▸ TASK GOAL:
Go through the listing below and return each line that includes "automatically".

▸ RECORDS FOR THE TASK:
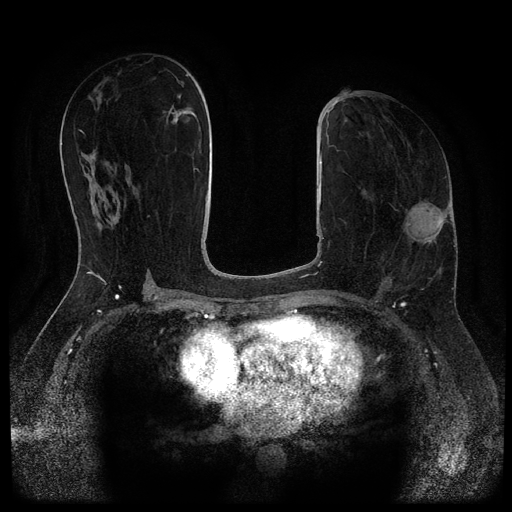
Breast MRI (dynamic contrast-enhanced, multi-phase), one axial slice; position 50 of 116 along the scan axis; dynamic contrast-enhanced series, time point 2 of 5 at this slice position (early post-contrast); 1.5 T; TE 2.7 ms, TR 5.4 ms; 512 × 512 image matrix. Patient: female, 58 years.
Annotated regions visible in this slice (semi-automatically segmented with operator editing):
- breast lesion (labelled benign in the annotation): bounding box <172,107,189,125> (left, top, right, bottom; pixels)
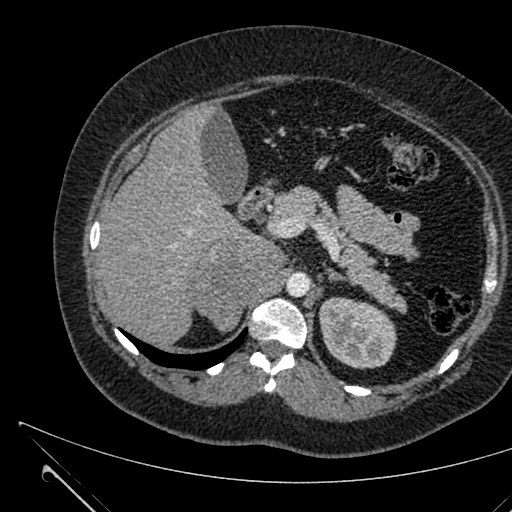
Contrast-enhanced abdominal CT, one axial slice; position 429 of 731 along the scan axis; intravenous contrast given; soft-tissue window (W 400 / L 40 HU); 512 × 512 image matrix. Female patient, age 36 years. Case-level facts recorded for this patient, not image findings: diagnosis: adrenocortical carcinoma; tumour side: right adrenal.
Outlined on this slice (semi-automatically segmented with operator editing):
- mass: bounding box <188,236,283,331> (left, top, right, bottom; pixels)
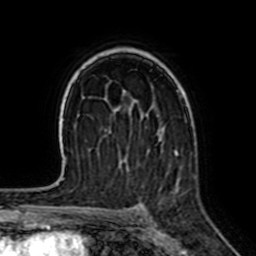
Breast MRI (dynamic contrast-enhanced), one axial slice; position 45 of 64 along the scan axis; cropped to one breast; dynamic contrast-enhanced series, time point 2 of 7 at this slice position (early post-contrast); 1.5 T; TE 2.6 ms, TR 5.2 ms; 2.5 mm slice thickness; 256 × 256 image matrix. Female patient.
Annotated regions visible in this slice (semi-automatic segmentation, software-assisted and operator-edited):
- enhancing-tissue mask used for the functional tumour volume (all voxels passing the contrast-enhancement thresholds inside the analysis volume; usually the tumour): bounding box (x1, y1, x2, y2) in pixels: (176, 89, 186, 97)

---

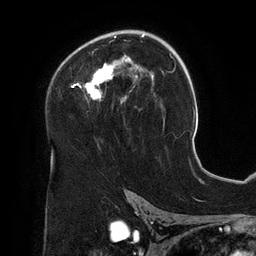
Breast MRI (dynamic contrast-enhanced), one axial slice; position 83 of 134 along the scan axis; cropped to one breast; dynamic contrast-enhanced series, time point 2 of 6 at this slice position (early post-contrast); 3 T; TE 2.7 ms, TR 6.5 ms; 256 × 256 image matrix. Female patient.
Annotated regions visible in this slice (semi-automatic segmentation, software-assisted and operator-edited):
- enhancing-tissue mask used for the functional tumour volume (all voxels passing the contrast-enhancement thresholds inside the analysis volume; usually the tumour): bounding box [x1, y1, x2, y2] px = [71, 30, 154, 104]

--

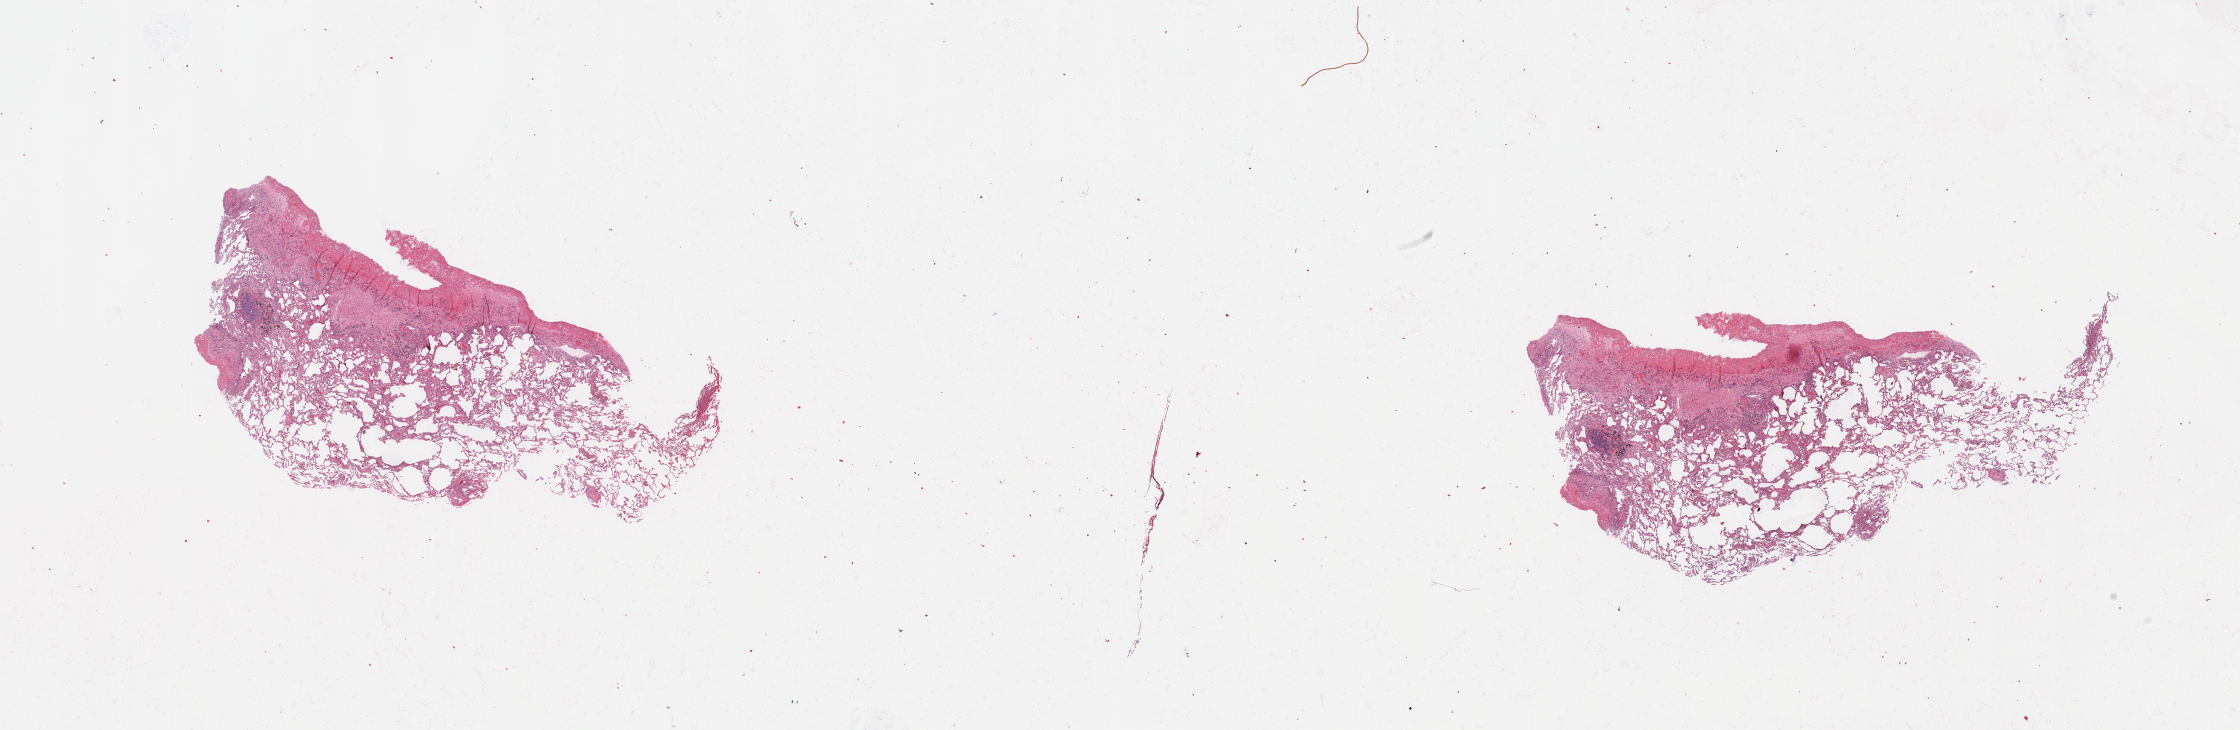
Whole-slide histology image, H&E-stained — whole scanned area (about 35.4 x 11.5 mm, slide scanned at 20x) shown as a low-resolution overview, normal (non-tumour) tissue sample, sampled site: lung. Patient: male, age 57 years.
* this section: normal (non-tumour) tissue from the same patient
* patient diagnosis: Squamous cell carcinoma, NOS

▸ COMPLETED TASK:
Annotated regions visible in this slice (semi-automatically segmented with operator editing):
Outlined on this slice (semi-automatically segmented with operator editing):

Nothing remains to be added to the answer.